Both were groundbreaking experiments—if somewhat unpleasant to their subjects. Today measuring the brain’s electrical activity is far less intrusive. And by this fall it will be downright stylish.
World: meet the Melon.
A small team of entrepreneurs with computer- and cognitive-science backgrounds recently unveiled plans for a futuristic-looking headband that tracks your focus by reading the electrical currents of your brain in real time.
Started as a $150,000 Kickstarter campaign, the Melon is designed to be used during times of intensified focus, such as when doing yoga, athletics, or homework. Used in conjunction with a mobile app, the Melon allows the ultimate ego trip: watching your brain at work. Visualizing the image of billions of firing neurons, the app also offers helpful tips like, “Hey! It looks like you can’t focus right now. Try taking five deep breaths.” Or, “Try stretching for a bit.”
The tips are not annoying, according to co-creator Arye Barnehama.
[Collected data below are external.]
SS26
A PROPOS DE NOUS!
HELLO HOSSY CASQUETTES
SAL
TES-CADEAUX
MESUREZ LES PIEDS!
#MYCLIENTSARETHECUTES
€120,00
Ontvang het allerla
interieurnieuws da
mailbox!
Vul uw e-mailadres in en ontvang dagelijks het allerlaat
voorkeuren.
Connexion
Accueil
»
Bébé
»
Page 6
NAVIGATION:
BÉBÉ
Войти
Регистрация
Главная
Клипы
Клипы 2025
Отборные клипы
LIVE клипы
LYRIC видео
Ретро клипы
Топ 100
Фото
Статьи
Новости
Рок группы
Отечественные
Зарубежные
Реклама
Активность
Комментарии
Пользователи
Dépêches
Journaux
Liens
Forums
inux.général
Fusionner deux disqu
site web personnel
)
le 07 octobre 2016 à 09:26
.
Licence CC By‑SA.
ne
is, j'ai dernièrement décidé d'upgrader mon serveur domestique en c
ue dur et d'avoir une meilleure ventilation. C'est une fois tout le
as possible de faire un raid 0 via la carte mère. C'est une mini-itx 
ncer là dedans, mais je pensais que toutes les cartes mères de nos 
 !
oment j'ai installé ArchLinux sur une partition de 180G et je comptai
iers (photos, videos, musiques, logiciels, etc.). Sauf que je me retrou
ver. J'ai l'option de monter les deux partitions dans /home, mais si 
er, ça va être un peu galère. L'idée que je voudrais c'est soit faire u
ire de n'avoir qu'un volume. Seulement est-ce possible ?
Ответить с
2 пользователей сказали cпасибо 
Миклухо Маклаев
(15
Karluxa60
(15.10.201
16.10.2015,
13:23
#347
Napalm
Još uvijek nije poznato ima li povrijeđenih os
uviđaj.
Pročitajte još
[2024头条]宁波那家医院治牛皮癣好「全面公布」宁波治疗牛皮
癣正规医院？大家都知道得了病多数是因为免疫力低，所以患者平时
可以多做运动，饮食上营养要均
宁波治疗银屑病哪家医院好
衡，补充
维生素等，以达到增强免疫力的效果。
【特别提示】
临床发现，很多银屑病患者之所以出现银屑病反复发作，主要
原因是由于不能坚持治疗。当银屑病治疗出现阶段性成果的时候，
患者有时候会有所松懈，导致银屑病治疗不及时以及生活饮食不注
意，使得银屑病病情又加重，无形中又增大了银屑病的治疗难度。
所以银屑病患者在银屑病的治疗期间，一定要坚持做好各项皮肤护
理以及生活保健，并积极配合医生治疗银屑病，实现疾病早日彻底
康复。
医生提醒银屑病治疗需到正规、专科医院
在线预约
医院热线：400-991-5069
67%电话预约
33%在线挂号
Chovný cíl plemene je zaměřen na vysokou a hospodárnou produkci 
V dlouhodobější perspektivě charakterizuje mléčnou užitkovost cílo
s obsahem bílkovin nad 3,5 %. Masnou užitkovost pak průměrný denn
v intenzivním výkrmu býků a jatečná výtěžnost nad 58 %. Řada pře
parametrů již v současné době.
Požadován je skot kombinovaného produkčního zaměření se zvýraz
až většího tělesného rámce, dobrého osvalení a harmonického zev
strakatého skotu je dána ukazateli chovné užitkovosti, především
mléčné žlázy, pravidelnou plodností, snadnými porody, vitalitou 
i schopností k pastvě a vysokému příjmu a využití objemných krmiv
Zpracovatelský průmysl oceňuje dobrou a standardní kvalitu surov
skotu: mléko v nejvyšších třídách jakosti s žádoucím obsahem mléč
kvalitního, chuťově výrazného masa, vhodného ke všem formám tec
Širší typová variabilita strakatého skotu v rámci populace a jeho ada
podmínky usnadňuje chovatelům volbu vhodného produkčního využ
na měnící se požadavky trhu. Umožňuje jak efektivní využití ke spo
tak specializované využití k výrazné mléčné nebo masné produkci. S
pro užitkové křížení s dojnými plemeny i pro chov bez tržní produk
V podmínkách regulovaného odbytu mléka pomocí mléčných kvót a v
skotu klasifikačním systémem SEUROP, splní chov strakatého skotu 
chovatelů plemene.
Rather, he says, the Melon is designed to give “you a greater understanding of yourself.”
A prototype Melon has already been developed and tested for both functionality and fashion, and if the Kickstarter campaign is successful, Barnehama and his co-founder will put the headband out into the world, where it will join the Fitbit, the FuelBand, and Jawbone’s UP on the bodies of health-conscious, possibly slightly self-obsessed consumers.